#### Secção de texto:
Tenho estado cada vez mais angustiada com o facto de me aperceber que a nossa cabeça nos pode pregar rasteiras e nos tornar no que não somos e não desejamos ser.
O “avô Joaquim” dizia que “se sabia não tinha querido ser velho”. Dou-lhe razão. Cada dia que passa e nos enriquece de experiências e ensinamentos, mas também nos rouba capacidades e autonomia, nos deixa num ser diferente daquele que fomos construindo e que deixámos conviver com os demais. Habituamo-nos aos cabelos brancos, às queixas das dores que o corpo vai denunciando, à repetição de histórias…mas quando os comportamentos se alteram e temos que acolher uma pessoa nova, diferente…isso custa.
A pandemia presenteou-nos com isolamento e solidão involuntária, mas que nos foi privando de abraços e atenções próximas. A família esteve mais à janela, a escola esteve mais ao monitor, as amizades estiveram no ecrã dos telemóveis e até os beijos dos namorados, não raras vezes, foram virtuais. Acho que, mesmo não nos tendo livrado ainda do maldito vírus, começamos agora a pagar uma fatura altíssima de consequências em termos da nossa saúde mental.
Odiei o teletrabalho quase tanto quanto a prisão que dei à minha mãe para a livrar do bicho. Mas e agora, como podemos compensar o que se perdeu? O que não vimos e não fizemos, as experiências que não tivemos e as conversas de rua que deixámos de ter?
Parece que estivemos todos numa bolha, aterrorizados com o desconhecido e que esse longo período nos foi furtado. Assusta pensar nas crianças que nasceram nesse período e que não conheceram família nem amigos. Todos quantos acompanhámos à sua morada final e a quem não pudemos abraçar nem deixar que nos abraçassem. Parece que aquele tempo surreal em que estávamos proibidos de sair de casa ou do concelho foi apenas a escrita de guião para um filme de ficção.
Se eu, que voltei ao “corre corre normal”, sinto que perdi vida e estive assustada, como estarão aqueles que sequestrámos em casa, nas Instituições e que não permitimos que vivessem para além da bolha? E como estarão aqueles que viviam aterrorizados com a possibilidade de transmitir o vírus ao terem que trabalhar diretamente com os mais vulneráveis, mas que, mesmo assim, mantinham a sua vida pessoal? Temos cuidado uns dos outros? Temos reconhecido a importância da saúde mental?
Os miúdos…para além do que não conviveram, não brincaram… o que não aprenderam, o que passou como tendo sido feito e não foi aprendido. Esta malta fantástica que apresenta agora lacunas na aprendizagem, tomámos conta? Como educadores exigimos situação específica para problema específico?
Confesso, estou amedrontada. Odeio o olhar perdido dos miúdos que sentem que perderam o comboio numa qualquer estação. Odeio a baralhação instaurada nas cabeças e a impotência de as reorganizar. Odeia a solidão e as consequências mentais que dela advém.
É muito triste quando a mente nos trai e nos deixa perdidos no meio de um imenso deserto. Saibamos todos estar alerta, acompanhar para o devido apoio minorando as sequelas. O Projeto Memorizar da Santa Casa da Misericórdia de Vagos pode ajudar no diagnóstico, acompanhamento ou encaminhamento das situações.
Agarremos bem as cabeças e não deixemos que elas fujam para muito longe.

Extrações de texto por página
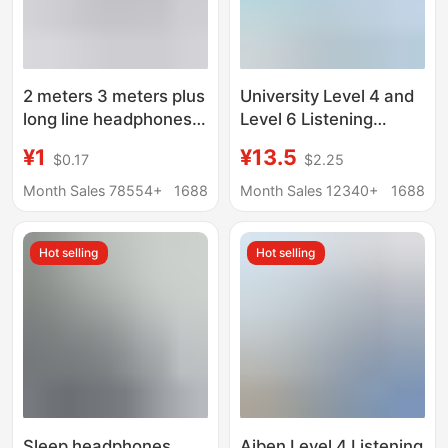
2 meters 3 meters plus
University Level 4 and
long line headphones
Level 6 Listening
anchor live computer
Headphones English
¥1
¥13.5
$0.17
$2.25
games sound card
Level 4 and Level 6 AB
monitor recording
Exam Special FM
Month Sales 78554+
1688
Month Sales 12340+
1688
subwoofer earphones
Headphones
Hot selling
Hot selling
Sleep headphones
Aiben Level 4 Listening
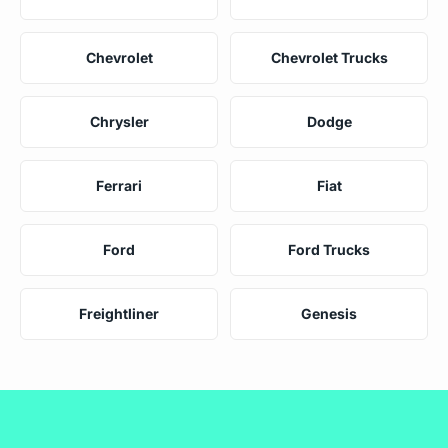
Chevrolet
Chevrolet Trucks
Chrysler
Dodge
Ferrari
Fiat
Ford
Ford Trucks
Freightliner
Genesis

#### A sua tarefa:
No texto sobre a pandemia e a saúde mental, que projeto pode ajudar no diagnóstico, acompanhamento ou encaminhamento das situações?

#### Resposta do exercício:
O Projeto Memorizar da Santa Casa da Misericórdia de Vagos.